The Liriodendron Chinense Mkk2 Gene Enhances Arabidopsis Thaliana Salt Resistance

To adapt and sense environmental perturbations, including a variety of biotic and abiotic stress conditions, plants have developed disparate regulatory pathways. Mitogen-activated protein kinase (MAPK or MPK) signaling cascades are found widespread across the eukaryotic kingdoms of life. In plants, they may regulate signaling pathways aimed at resisting the stressful effects of low temperature, salt damage, drought, touch, and mechanical damage. To date, no conclusive studies into Liriodendron chinense (Hemsl.) Sarg MPK-related stress resistance signaling have been performed. In our study, we cloned three homologous L. chinense MAP kinase kinase family genes: LcMKK2, LcMKK4, and LcMKK6. LcMKK2 and LcMKK6 have their highest expression level in the root, while LcMKK4 is highly expressed in the stem.

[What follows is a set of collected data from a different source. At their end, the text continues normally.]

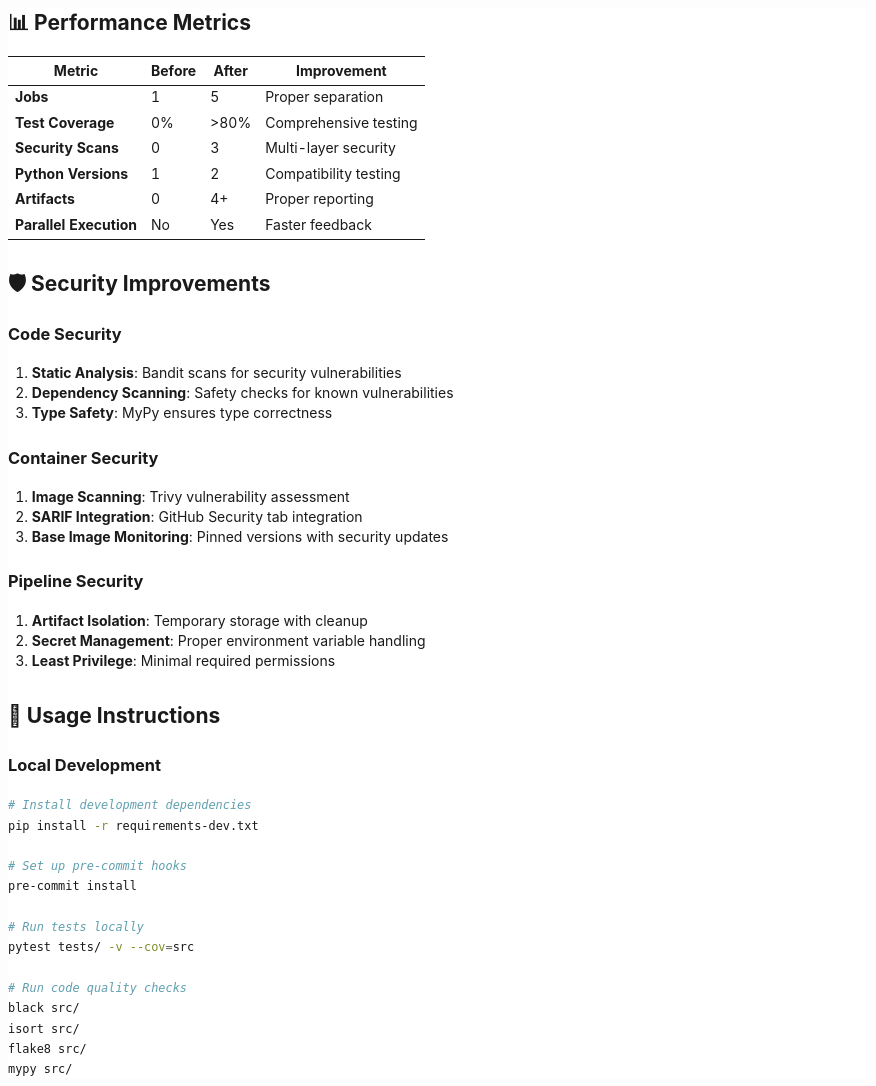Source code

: ## 📊 Performance Metrics

| Metric | Before | After | Improvement |
|--------|--------|-------|-------------|
| **Jobs** | 1 | 5 | Proper separation |
| **Test Coverage** | 0% | >80% | Comprehensive testing |
| **Security Scans** | 0 | 3 | Multi-layer security |
| **Python Versions** | 1 | 2 | Compatibility testing |
| **Artifacts** | 0 | 4+ | Proper reporting |
| **Parallel Execution** | No | Yes | Faster feedback |

## 🛡️ Security Improvements

### **Code Security**
1. **Static Analysis**: Bandit scans for security vulnerabilities
2. **Dependency Scanning**: Safety checks for known vulnerabilities
3. **Type Safety**: MyPy ensures type correctness

### **Container Security**
1. **Image Scanning**: Trivy vulnerability assessment
2. **SARIF Integration**: GitHub Security tab integration
3. **Base Image Monitoring**: Pinned versions with security updates

### **Pipeline Security**
1. **Artifact Isolation**: Temporary storage with cleanup
2. **Secret Management**: Proper environment variable handling
3. **Least Privilege**: Minimal required permissions

## 🚀 Usage Instructions

### **Local Development**
```bash
# Install development dependencies
pip install -r requirements-dev.txt

# Set up pre-commit hooks
pre-commit install

# Run tests locally
pytest tests/ -v --cov=src

# Run code quality checks
black src/
isort src/
flake8 src/
mypy src/
```
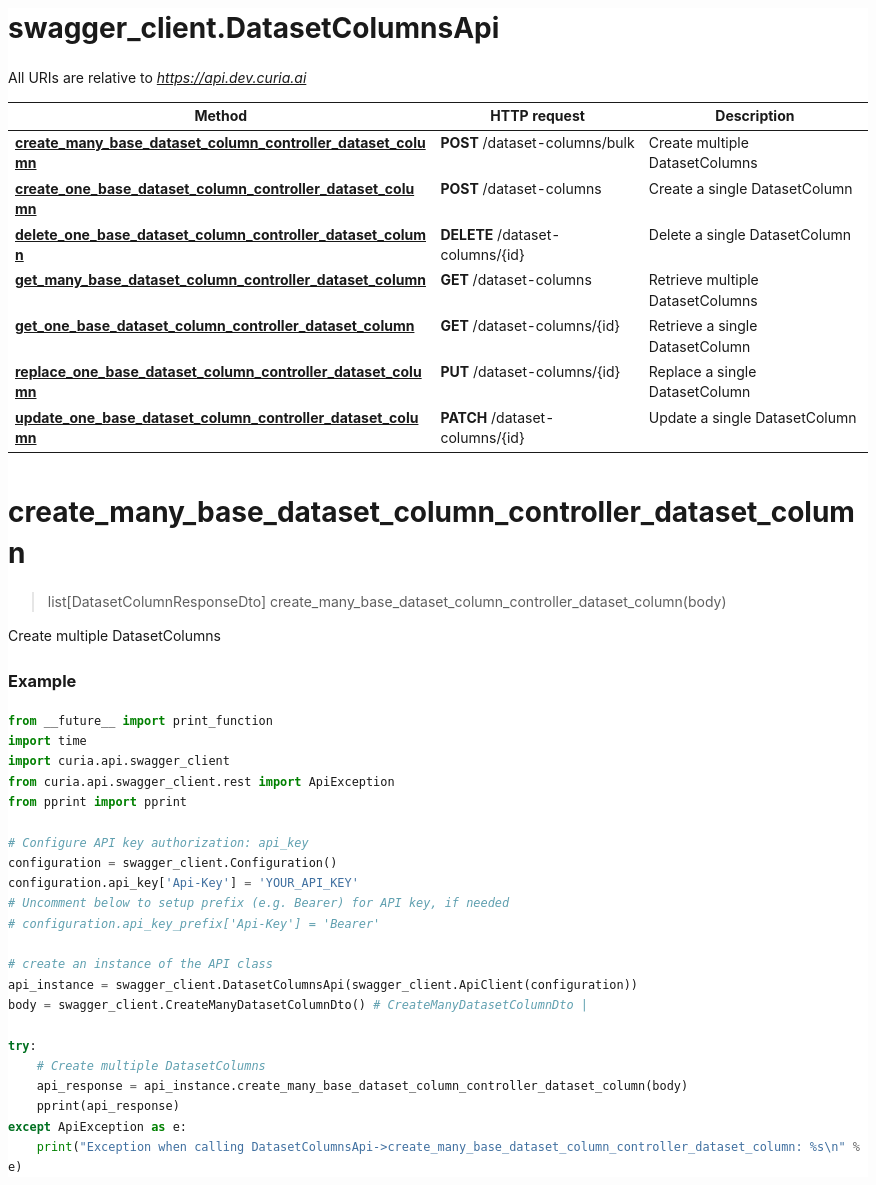 # swagger_client.DatasetColumnsApi

All URIs are relative to *https://api.dev.curia.ai*

Method | HTTP request | Description
------------- | ------------- | -------------
[**create_many_base_dataset_column_controller_dataset_column**](DatasetColumnsApi.md#create_many_base_dataset_column_controller_dataset_column) | **POST** /dataset-columns/bulk | Create multiple DatasetColumns
[**create_one_base_dataset_column_controller_dataset_column**](DatasetColumnsApi.md#create_one_base_dataset_column_controller_dataset_column) | **POST** /dataset-columns | Create a single DatasetColumn
[**delete_one_base_dataset_column_controller_dataset_column**](DatasetColumnsApi.md#delete_one_base_dataset_column_controller_dataset_column) | **DELETE** /dataset-columns/{id} | Delete a single DatasetColumn
[**get_many_base_dataset_column_controller_dataset_column**](DatasetColumnsApi.md#get_many_base_dataset_column_controller_dataset_column) | **GET** /dataset-columns | Retrieve multiple DatasetColumns
[**get_one_base_dataset_column_controller_dataset_column**](DatasetColumnsApi.md#get_one_base_dataset_column_controller_dataset_column) | **GET** /dataset-columns/{id} | Retrieve a single DatasetColumn
[**replace_one_base_dataset_column_controller_dataset_column**](DatasetColumnsApi.md#replace_one_base_dataset_column_controller_dataset_column) | **PUT** /dataset-columns/{id} | Replace a single DatasetColumn
[**update_one_base_dataset_column_controller_dataset_column**](DatasetColumnsApi.md#update_one_base_dataset_column_controller_dataset_column) | **PATCH** /dataset-columns/{id} | Update a single DatasetColumn

# **create_many_base_dataset_column_controller_dataset_column**
> list[DatasetColumnResponseDto] create_many_base_dataset_column_controller_dataset_column(body)

Create multiple DatasetColumns

### Example
```python
from __future__ import print_function
import time
import curia.api.swagger_client
from curia.api.swagger_client.rest import ApiException
from pprint import pprint

# Configure API key authorization: api_key
configuration = swagger_client.Configuration()
configuration.api_key['Api-Key'] = 'YOUR_API_KEY'
# Uncomment below to setup prefix (e.g. Bearer) for API key, if needed
# configuration.api_key_prefix['Api-Key'] = 'Bearer'

# create an instance of the API class
api_instance = swagger_client.DatasetColumnsApi(swagger_client.ApiClient(configuration))
body = swagger_client.CreateManyDatasetColumnDto() # CreateManyDatasetColumnDto | 

try:
    # Create multiple DatasetColumns
    api_response = api_instance.create_many_base_dataset_column_controller_dataset_column(body)
    pprint(api_response)
except ApiException as e:
    print("Exception when calling DatasetColumnsApi->create_many_base_dataset_column_controller_dataset_column: %s\n" % e)
```
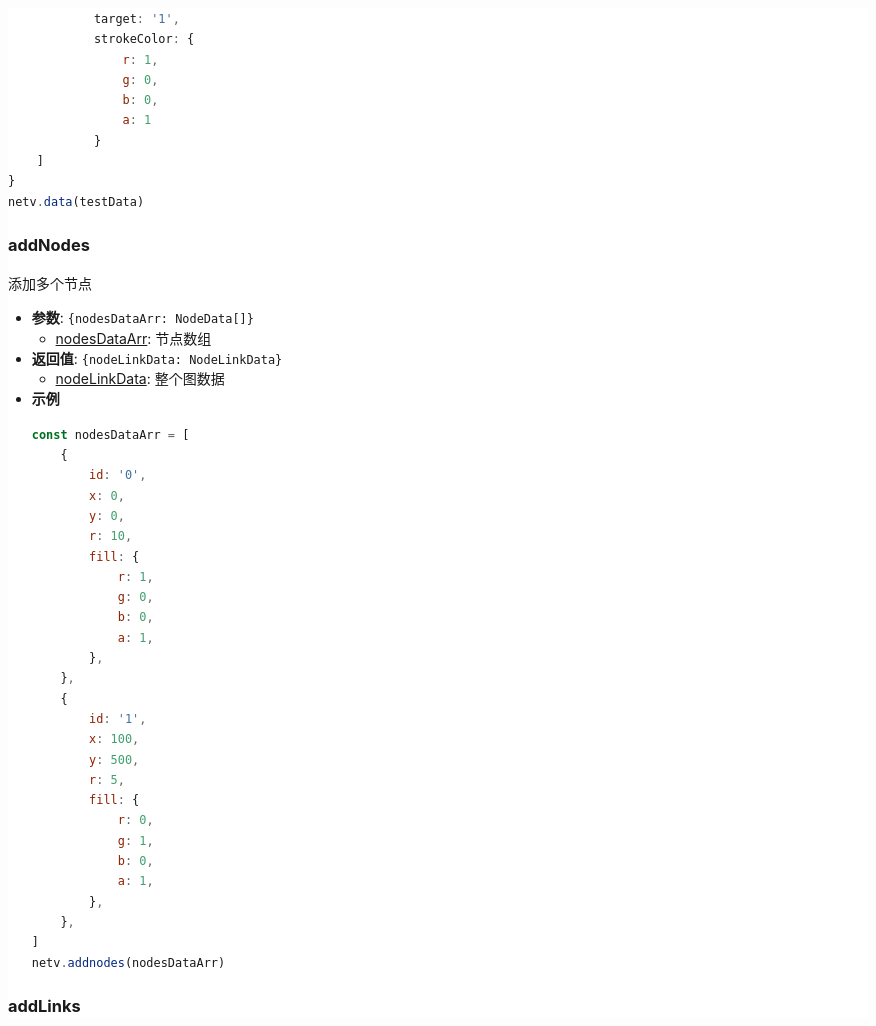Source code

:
 ```js
            target: '1',
            strokeColor: {
                r: 1,
                g: 0,
                b: 0,
                a: 1
            }
    ]
}
netv.data(testData)
```

### addNodes

添加多个节点

-   **参数**: `{nodesDataArr: NodeData[]}`
    -   [nodesDataArr](#nodedata): 节点数组
-   **返回值**: `{nodeLinkData: NodeLinkData}`
    -   [nodeLinkData](#nodelinkdata): 整个图数据
-   **示例**
    ```js
    const nodesDataArr = [
    	{
    		id: '0',
    		x: 0,
    		y: 0,
    		r: 10,
    		fill: {
    			r: 1,
    			g: 0,
    			b: 0,
    			a: 1,
    		},
    	},
    	{
    		id: '1',
    		x: 100,
    		y: 500,
    		r: 5,
    		fill: {
    			r: 0,
    			g: 1,
    			b: 0,
    			a: 1,
    		},
    	},
    ]
    netv.addnodes(nodesDataArr)
    ```

### addLinks
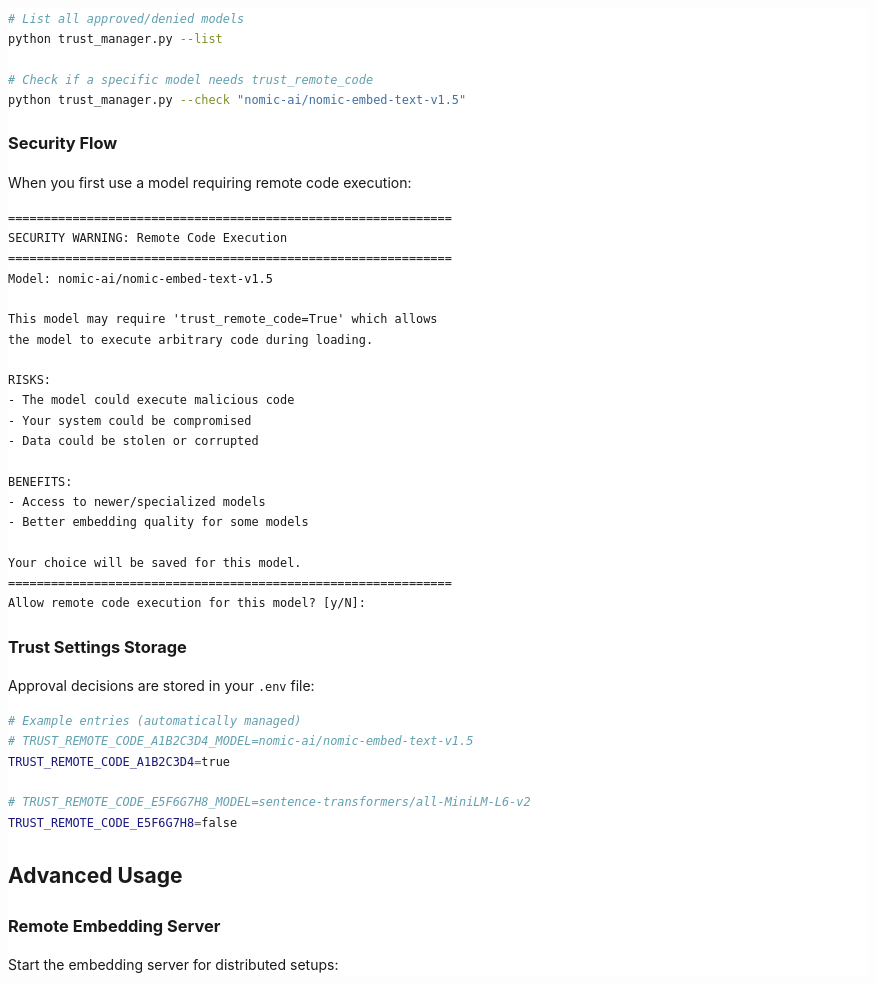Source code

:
 ```bash
# List all approved/denied models
python trust_manager.py --list

# Check if a specific model needs trust_remote_code
python trust_manager.py --check "nomic-ai/nomic-embed-text-v1.5"
```

### Security Flow

When you first use a model requiring remote code execution:

```
==============================================================
SECURITY WARNING: Remote Code Execution
==============================================================
Model: nomic-ai/nomic-embed-text-v1.5

This model may require 'trust_remote_code=True' which allows
the model to execute arbitrary code during loading.

RISKS:
- The model could execute malicious code
- Your system could be compromised
- Data could be stolen or corrupted

BENEFITS:
- Access to newer/specialized models
- Better embedding quality for some models

Your choice will be saved for this model.
==============================================================
Allow remote code execution for this model? [y/N]:
```

### Trust Settings Storage

Approval decisions are stored in your `.env` file:

```bash
# Example entries (automatically managed)
# TRUST_REMOTE_CODE_A1B2C3D4_MODEL=nomic-ai/nomic-embed-text-v1.5
TRUST_REMOTE_CODE_A1B2C3D4=true

# TRUST_REMOTE_CODE_E5F6G7H8_MODEL=sentence-transformers/all-MiniLM-L6-v2  
TRUST_REMOTE_CODE_E5F6G7H8=false
```

## Advanced Usage

### Remote Embedding Server

Start the embedding server for distributed setups:

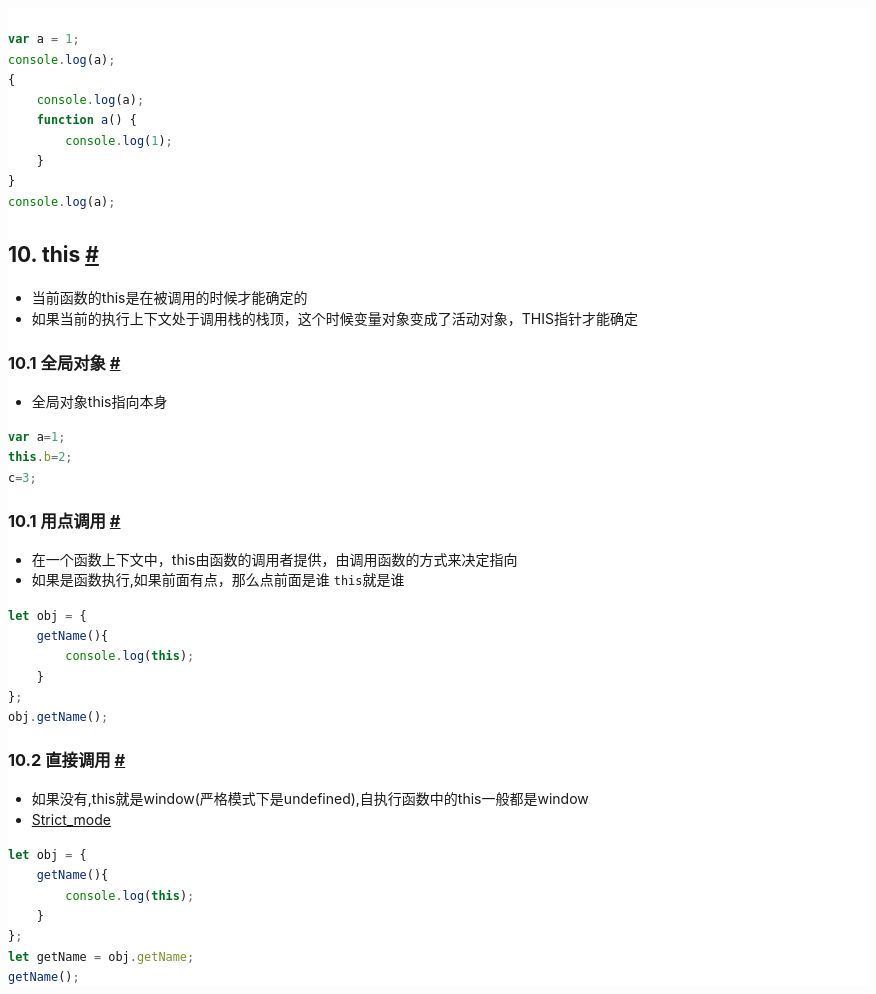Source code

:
 ```js

var a = 1;
console.log(a);
{
    console.log(a);
    function a() {
        console.log(1);
    }
}
console.log(a);
```

## 10. this [#](#t3910-this)

* 当前函数的this是在被调用的时候才能确定的
* 如果当前的执行上下文处于调用栈的栈顶，这个时候变量对象变成了活动对象，THIS指针才能确定

### 10.1 全局对象 [#](#t40101-全局对象)

* 全局对象this指向本身

```js
var a=1;
this.b=2;
c=3;
```

### 10.1 用点调用 [#](#t41101-用点调用)

* 在一个函数上下文中，this由函数的调用者提供，由调用函数的方式来决定指向
* 如果是函数执行,如果前面有点，那么点前面是谁 `this`就是谁

```js
let obj = {
    getName(){
        console.log(this);
    }
};
obj.getName();
```

### 10.2 直接调用 [#](#t42102-直接调用)

* 如果没有,this就是window(严格模式下是undefined),自执行函数中的this一般都是window
* [Strict_mode](https://developer.mozilla.org/zh-CN/docs/Web/JavaScript/Reference/Strict_mode)

```js
let obj = {
    getName(){
        console.log(this);
    }
};
let getName = obj.getName;
getName();
```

LcMKK2 showed upregulation in response to salt and cold stress conditions in L. chinense. To further analyze its gene function, we overexpressed LcMKK2 in wild-type Arabidopsis thaliana (L.) Heynh. and obtained transgenic plants. Overexpression of LcMKK2 caused a significant reduction in plant mortality (from 96% to 70%) in response to a 7-day 200 mM NaCl treatment. Therefore, we conclude that LcMKK2 is involved in a signaling response to salt stress, and it could thus prove an effective target gene for breeding strategies to improve Liriodendron salt tolerance.